A good mobile game can be hard to find, which made my past discovery of Holedown a pleasant revelation. This snazzy twist on Breakout and Peggle initially came out in 2018 on mobile (with a Switch release later). If you haven’t played Holedown, it’s worth checking out on your phone or your Switch. My affinity for Holedown was rekindled because developer grapefrukt games just released Subpar Pool – a spiritual followup to their previous work. Combining elements of billiards and golf, this excellent slice of arcade brilliance continually iterates into more absurdity and complexity.

It starts off relatively simple. Shoot your cue ball into other balls, hurtling them into pockets within a certain number of shots. Complete a few boards and you’ll complete a run. As you play, you unlock more themes and modifiers. The themes change the type of board you’re on entirely, including ones with teleporting walls and rotating conveyor belts. The modifiers make the game more ridiculous and/or difficult. “Fixed start” doesn’t let you place your cue ball at the start of a level, while the simply named “more balls” fills the board with more balls. On top of all this, you also unlock different ball types. You’ve got big ol’ Chonkers that are harder to move and you also have delicate Crystals that can shatter after they’re hit too much.

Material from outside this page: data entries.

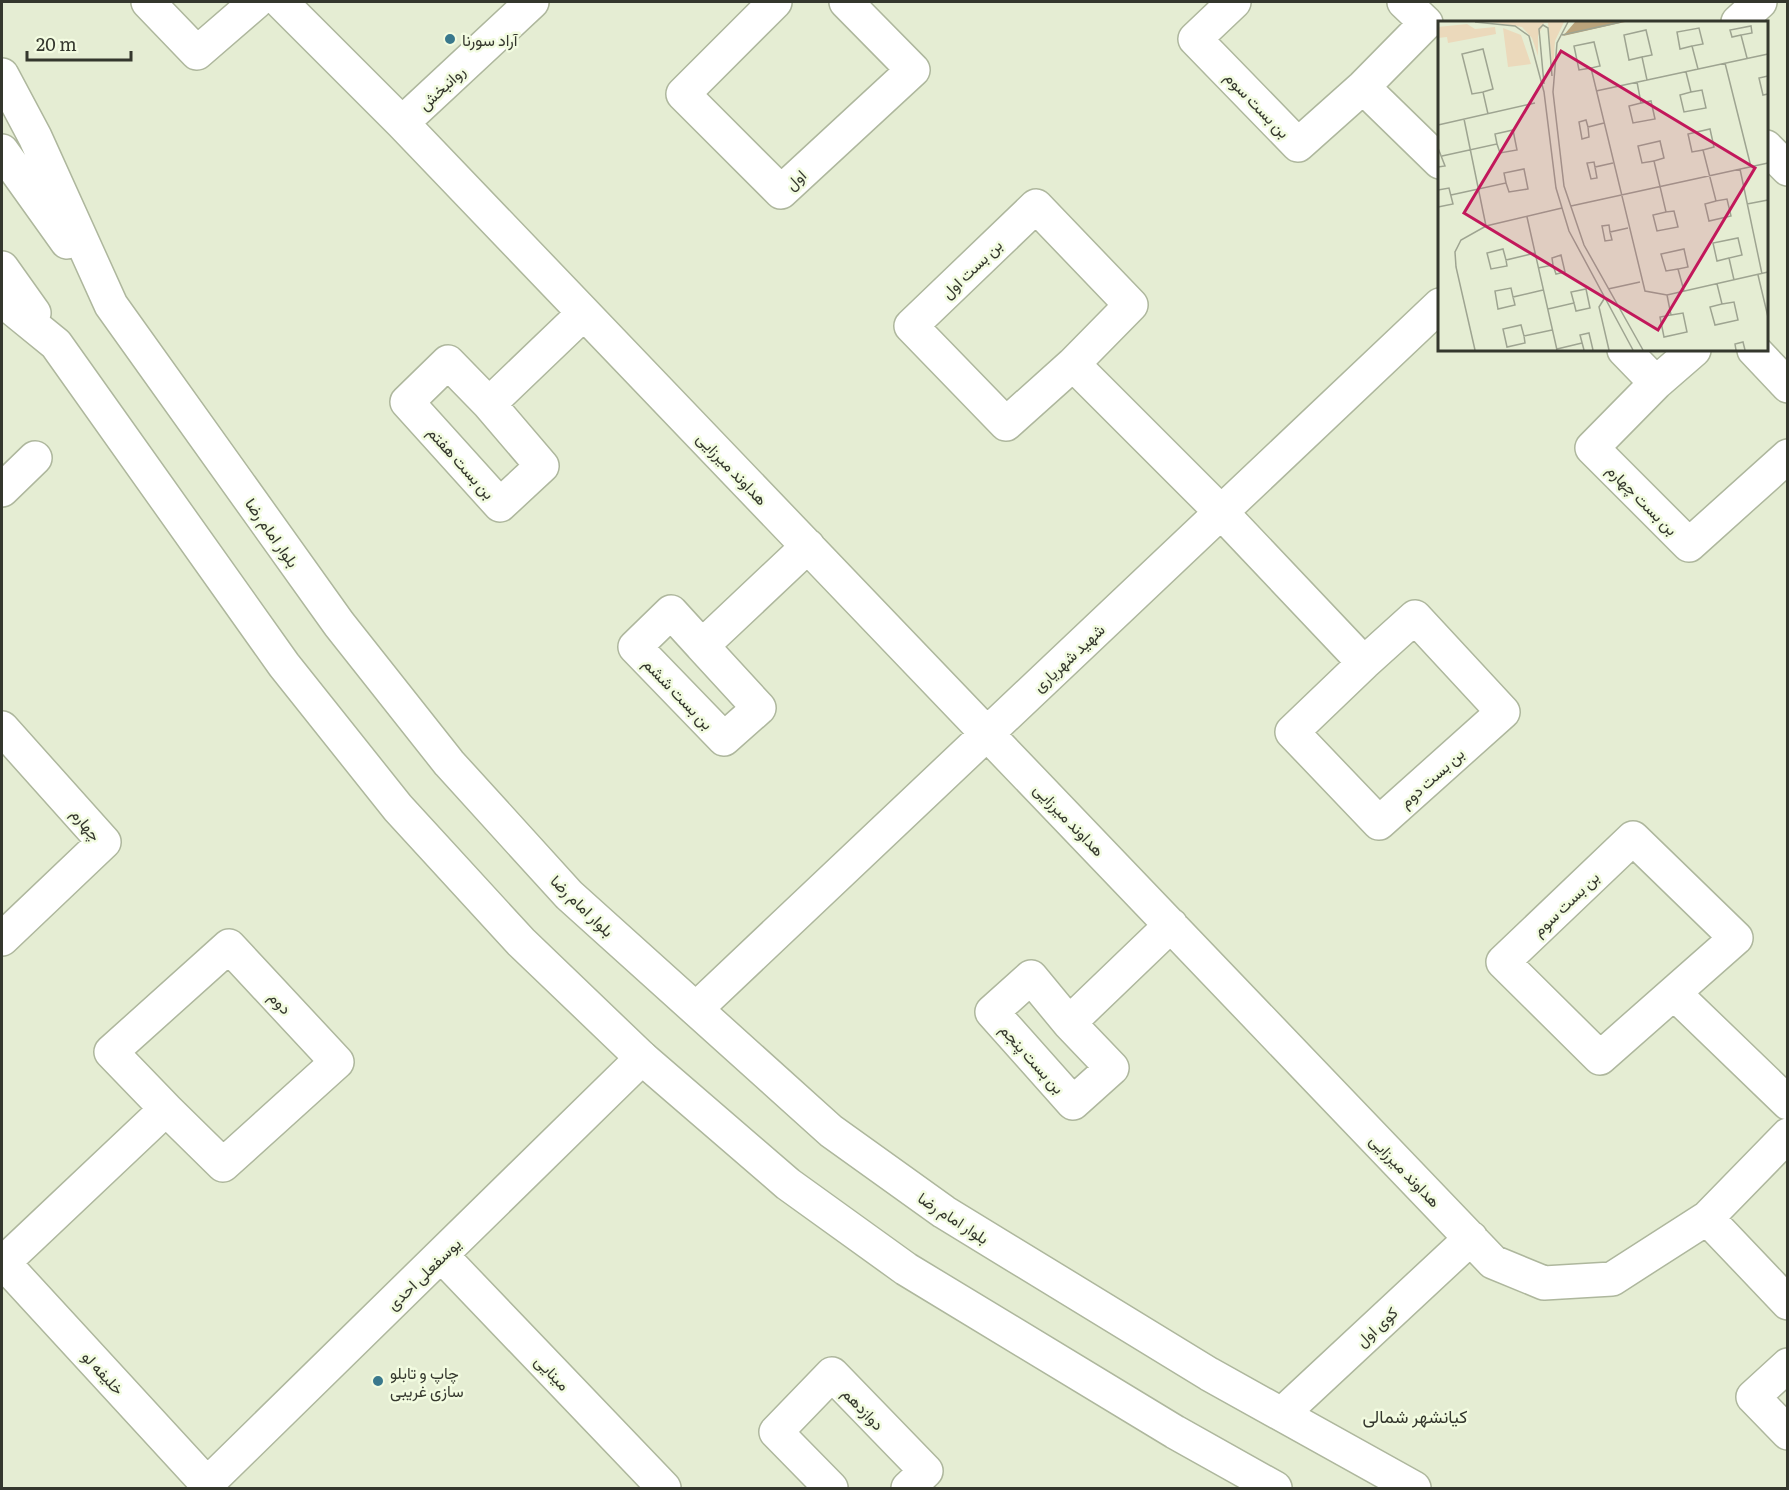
<svg xmlns="http://www.w3.org/2000/svg" width="1789" height="1490" font-family="Literata,Vazirmatn,serif">
<style>
.lines{fill:none;stroke-linecap:round;stroke-linejoin:round}
.minor-casing{stroke:#aeb79d;stroke-width:36}
.major-casing{stroke:#aeb79d;stroke-width:36}
.minor{stroke:#fff;stroke-width:33}
.major{stroke:#fff;stroke-width:33}
.poi-dot{fill:#39788c;stroke:#f2fbe0;stroke-width:2}
.labels{text-anchor:middle;dominant-baseline:central;stroke-width:5;stroke-linejoin:round;paint-order:stroke}
.poi-label{font-size:16px;fill:#34372d;stroke:#f2fbe0;text-anchor:start}
.street-label{font-size:16px;fill:#34372d;stroke:#f2fbe0}
.neighbourhood-label{font-size:18px;fill:#34372d;stroke:#f2fbe0}
.inset-road{fill:none;stroke:#9ea491;stroke-width:1.5}
.view{fill:#c2185b;fill-opacity:0.15;stroke:#c2185b;stroke-width:3}
.inset-edge{fill:none;stroke:#34372d;stroke-width:3}
</style>
<rect width="100%" height="100%" fill="#e5edd3"/>
<g class="lines">
<g class="minor-casing">
<path id="minor" d="M148 2 197 53 256 2
M281 2 402 123 1493 1262 1544 1283 1612 1279 1707 1218 1788 1135
M775 2 683 94 781 192 913 70 846 2
M1234 2 1195 39 1298 145 1363 87 1426 23 1404 2
M1738 22 1760 2
M1363 87 1440 162
M402 123 532 2
M1766 147 1788 169
M1624 350 1656 383
M1694 350 1656 383 1592 448 1689 545 1788 456
M1754 350 1788 386
M1073 364 1006 424 911 326 1036 206 1131 305 1073 364 1221 512 1364 663 1415 617 1503 712 1379 823 1292 732 1364 663
M489 404 542 466 500 505 407 402 448 362 489 404 584 313
M2 490 35 458
M702 646 759 708 724 739 635 647 671 612 702 646 808 546
M2 728 104 842 2 939
M1633 838 1736 938 1600 1058 1503 962Z
M1674 993 1788 1103
M696 1009 1440 305
M1069 1023 1112 1068 1073 1103 992 1012 1031 977 1069 1023 1171 925
M1707 1218 1788 1303
M441 1255 664 1488
M2 1261 207 1484
M2 1264 166 1109 111 1052 229 946 337 1062 223 1165 166 1109
M1788 1365 1753 1397 1788 1433
M1282 1414 1471 1238
M203 1488 642 1058
M831 1488 776 1432 832 1374 926 1471 908 1488"/>
</g>
<g class="major-casing">
<path id="major" d="M2 75 35 137 111 305 339 624 449 763 569 895 831 1131 944 1212 1209 1374 1414 1488
M2 151 67 242
M2 268 34 313
M2 300 56 344 284 665 398 808 521 942 642 1058 788 1184 906 1269 1175 1432 1275 1488"/>
</g>
<use href="#minor" class="minor"/>
<use href="#major" class="major"/>
</g>
<g class="poi-dot">
<circle cx="450" cy="39" r="6"/>
<circle cx="378" cy="1381" r="6"/>
</g>
<g class="labels">
<g class="poi-label">
<text x="462" y="39">آراد سورنا</text>
<text x="390" y="1372">چاپ و تابلو<tspan x="390" dy="18">سازی غریبی</tspan></text>
</g>
<g class="street-label">
<text transform="translate(441 87) rotate(-43)">روانبخش</text>
<text transform="translate(1258 104) rotate(46)">بن بست سوم</text>
<text transform="translate(795 179) rotate(-43)">اول</text>
<text transform="translate(971 268) rotate(-44)">بن بست اول</text>
<text transform="translate(462 462) rotate(48)">بن بست هفتم</text>
<text transform="translate(733 468) rotate(46)">هداوند میرزایی</text>
<text transform="translate(1643 499) rotate(45)">بن بست چهارم</text>
<text transform="translate(273 532) rotate(55)">بلوار امام رضا</text>
<text transform="translate(1068 657) rotate(-43)">شهید شهریاری</text>
<text transform="translate(679 693) rotate(46)">بن بست ششم</text>
<text transform="translate(1431 777) rotate(-42)">بن بست دوم</text>
<text transform="translate(1070 819) rotate(46)">هداوند میرزایی</text>
<text transform="translate(87 824) rotate(51)">چهارم</text>
<text transform="translate(1565 903) rotate(-44)">بن بست سوم</text>
<text transform="translate(583 905) rotate(44)">بلوار امام رضا</text>
<text transform="translate(281 1002) rotate(47)">دوم</text>
<text transform="translate(1033 1058) rotate(48)">بن بست پنجم</text>
<text transform="translate(1406 1170) rotate(46)">هداوند میرزایی</text>
<text transform="translate(954 1217) rotate(33)">بلوار امام رضا</text>
<text transform="translate(423 1273) rotate(-44)">یوسفعلی احدی</text>
<text transform="translate(1376 1326) rotate(-43)">کوی اول</text>
<text transform="translate(104 1372) rotate(47)">خلیفه لو</text>
<text transform="translate(553 1372) rotate(46)">مینایی</text>
<text transform="translate(864 1408) rotate(46)">دوازدهم</text>
</g>
<g class="neighbourhood-label">
<text x="1415" y="1415">کیانشهر شمالی</text>
</g>
</g>
<g transform="translate(1438 21)">
<rect width="330" height="330" fill="#e5edd3"/>
<path d="M52 1H126L117 20 115 52 110 2H106L100 15V35L94 17 84 6ZM29 3 37 8 57 6 58 13 10 22 9 16 0 17V6ZM65 7 83 14 93 43 70 46Z" fill="#ebd9bb"/>
<path d="M137 1H187L125 15Z" fill="#bba47c"/>
<path class="inset-road" d="M37 1 77 5 91 15 106 71 118 167 131 210 195 329M130 1 119 22 115 71 126 165 146 224 205 329M124 14 183 1M303 14 294 16 292 9 313 5 314 12 303 14 309 37M254 25 242 28 239 11 261 7 265 23 254 25 260 48M204 36 214 34 208 9 186 14 191 39 204 36 209 59M287 42 313 146M153 47 141 49 136 25 156 21 162 45 153 47 207 270 229 274 330 251M248 51 253 71 242 74 246 91 268 87 264 69 253 71M330 55 321 57 325 74 330 73M199 61 203 82 213 80 217 98 195 102 191 85 203 82M106 63 101 8 105 4 110 7 114 55M158 70 330 33M45 71 55 68 45 28 24 33 34 73 45 71 50 93M26 98 48 205M0 104 97 82M150 106 151 116 144 118 141 101 148 99 150 106 166 102M0 127 7 145 0 146M265 129 254 131 250 113 272 108 276 126 265 129 278 180 289 178 293 195 271 200 267 183 278 180M4 135 59 123 57 113 75 109 79 129 62 132 59 123M216 140 204 142 200 125 222 120 226 137 216 140 228 191 236 190 240 206 219 210 215 194 228 191M157 146 159 157 153 158 149 142 156 141 157 146 175 142M302 148 324 253M0 169 11 167 15 183 0 186M13 174 68 162 66 152 86 148 90 168 71 171 68 162M309 183 330 179M133 185 330 142M89 196 119 329M172 211 174 219 167 220 164 205 171 204 172 211 190 207M291 237 279 240 275 222 300 217 304 234 291 237 296 259M68 239 69 245 53 248 49 232 65 228 68 239 97 232M100 247 115 244 114 237 123 234 127 251 118 253 115 244M240 248 228 250 223 233 246 228 250 246 240 248 246 270M320 254 330 296M279 263 284 283 272 286 277 304 300 299 296 281 284 283M170 268 202 261M229 274 233 294 222 296 226 316 249 311 245 292 233 294M75 276 77 284 60 288 57 270 73 267 75 276 105 269M166 278 161 286 171 329M110 288 136 282 133 271 148 268 152 287 138 290 136 282M86 315 87 322 69 326 65 308 83 304 86 315 114 309M119 328 144 322M37 329 18 246 17 231 23 219 48 205 124 187M146 329 142 314 151 312 155 329M298 329 297 323 305 321 307 329"/>
<path class="view" d="M123 30 317 147 220 309 26 192Z"/>
<rect width="330" height="330" class="inset-edge"/>
</g>
<rect width="1789" height="1490" fill="none" stroke="#34372d" stroke-width="6"/>
<path d="M27 51v9h104v-9" fill="none" stroke="#34372d" stroke-width="3"/>
<text x="36" y="51" font-size="18" fill="#34372d" stroke="#f2fbe0" stroke-width="4.5" paint-order="stroke">20 m</text>
</svg>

Unlocking all this variety happens as you complete different challenges that ask you to execute certain goals. Some are as simple as completing a run on a theme, while others ask you to bounce a ball into another ball and then into a pocket, or go back and forth through a teleporting wall multiple times. It just keeps going, always giving you some new twist that demands you tweak your strategy and play a different style.

All of this allows every run to feel wildly different so Subpar Pool stays fresh over time, making it an ideal mobile game. On Switch, it’s still super fun, but it truthfully isn’t the ideal system for this game. I, for one, am now playing it on my phone after playing it on Switch. Not to say it’s a bad experience on Switch, just that Subpar Pool is best made for cranking out a round or two on your phone as opposed to sitting down and spending hours at your TV. Subpar Pool absolutely rocks no matter where you play it, though.